Anna Karenina, by Leo Tolstoy
While the novel is named for Anna, Constantine Levin is as central to the story as she and the novel ends with Levin’s confession of faith – a re-discovery (as he abandoned the Orthodox faith of his childhood) that was prompted by a discussion with a peasant.
The words the peasant had spoken had produced in his soul the effect of an electric spark…
This spark brought together many disjointed ideas he had carried through his life.
“Can I possibly have found the solution of everything? Have my sufferings really come to an end? … I have discovered nothing. I have only perceived what it is that I know.”
This realization showed him one thing: he had lived well (that is to say, rightly, in a godly way), but he thought badly.
“Whence comes the joyful knowledge I have in common with the peasant, and which alone gives me peace of mind? Where did I get it?”
He spent much time examining many worldly philosophies and ideas in search of the truth that was offered to him from the time of being an infant, as if drinking the truth in with his mother’s milk.

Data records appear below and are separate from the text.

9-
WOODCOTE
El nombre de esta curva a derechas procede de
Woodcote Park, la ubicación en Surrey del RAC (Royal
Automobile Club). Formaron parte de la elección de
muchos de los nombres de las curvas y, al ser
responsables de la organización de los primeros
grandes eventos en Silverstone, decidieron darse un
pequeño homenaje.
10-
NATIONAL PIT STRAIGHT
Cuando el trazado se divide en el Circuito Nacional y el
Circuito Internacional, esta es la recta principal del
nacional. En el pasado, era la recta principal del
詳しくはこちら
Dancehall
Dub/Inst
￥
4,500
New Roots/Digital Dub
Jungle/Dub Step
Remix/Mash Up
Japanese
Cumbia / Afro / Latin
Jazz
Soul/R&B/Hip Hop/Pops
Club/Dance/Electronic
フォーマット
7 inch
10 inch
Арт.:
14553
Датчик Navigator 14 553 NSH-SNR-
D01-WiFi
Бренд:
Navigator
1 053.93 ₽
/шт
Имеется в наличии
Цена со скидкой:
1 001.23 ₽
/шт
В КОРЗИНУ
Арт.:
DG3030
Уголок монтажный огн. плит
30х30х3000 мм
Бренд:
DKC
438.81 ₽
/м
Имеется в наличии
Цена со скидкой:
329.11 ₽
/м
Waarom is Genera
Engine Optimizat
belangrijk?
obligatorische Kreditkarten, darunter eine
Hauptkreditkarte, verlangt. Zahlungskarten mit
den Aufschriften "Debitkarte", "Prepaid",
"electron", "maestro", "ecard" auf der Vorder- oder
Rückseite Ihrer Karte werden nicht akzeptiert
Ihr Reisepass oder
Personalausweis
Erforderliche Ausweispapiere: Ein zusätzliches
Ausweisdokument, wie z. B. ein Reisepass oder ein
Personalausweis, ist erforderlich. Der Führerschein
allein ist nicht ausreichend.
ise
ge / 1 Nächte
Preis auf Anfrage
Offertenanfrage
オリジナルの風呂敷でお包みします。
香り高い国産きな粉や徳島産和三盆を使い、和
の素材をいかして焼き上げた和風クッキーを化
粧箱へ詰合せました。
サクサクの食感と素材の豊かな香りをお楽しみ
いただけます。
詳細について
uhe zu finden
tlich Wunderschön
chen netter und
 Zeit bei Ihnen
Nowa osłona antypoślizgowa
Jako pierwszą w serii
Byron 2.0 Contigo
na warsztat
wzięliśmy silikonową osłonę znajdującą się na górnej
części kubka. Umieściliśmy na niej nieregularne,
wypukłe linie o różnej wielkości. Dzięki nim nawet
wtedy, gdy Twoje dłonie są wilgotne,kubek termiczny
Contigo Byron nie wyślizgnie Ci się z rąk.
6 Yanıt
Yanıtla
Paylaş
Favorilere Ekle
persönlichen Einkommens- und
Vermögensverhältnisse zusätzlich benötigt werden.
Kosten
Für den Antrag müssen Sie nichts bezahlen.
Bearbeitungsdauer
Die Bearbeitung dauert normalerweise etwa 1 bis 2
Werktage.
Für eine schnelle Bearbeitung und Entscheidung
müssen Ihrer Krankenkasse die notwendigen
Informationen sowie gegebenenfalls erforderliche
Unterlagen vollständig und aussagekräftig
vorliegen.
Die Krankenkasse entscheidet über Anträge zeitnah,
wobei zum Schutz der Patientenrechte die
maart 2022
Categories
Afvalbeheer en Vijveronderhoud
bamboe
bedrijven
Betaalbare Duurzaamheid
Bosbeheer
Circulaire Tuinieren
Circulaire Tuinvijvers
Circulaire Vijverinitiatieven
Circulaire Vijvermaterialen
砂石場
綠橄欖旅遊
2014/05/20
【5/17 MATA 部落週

“Can this really be faith? … My God, I thank thee!”
Sobbing, tears filling his eyes.
Yet this joy, this realization would run right up against his old habits. Yes, he regularly treated others kindly; he could also be quite short with them – including his wife. Was this joy just a momentary thing, something that would pass soon enough?
He reconciled with his shortcomings, while holding on to this newly embraced faith. The entire book closes with his confession:
“I shall still get angry with Ivan the coachman in the same way, shall dispute in the same way, shall inopportunely express my thoughts; there will still be a wall between my soul’s holy of holies and other people; even my wife I shall still blame for my own fears and shall repent of it. My reason will still not understand why I pray, but I shall still pray, and my life, my whole life, independently of anything that may happen to me, is every moment of it no longer meaningless as it was before, but has an unquestionable meaning of goodness with which I have the power to invest it.”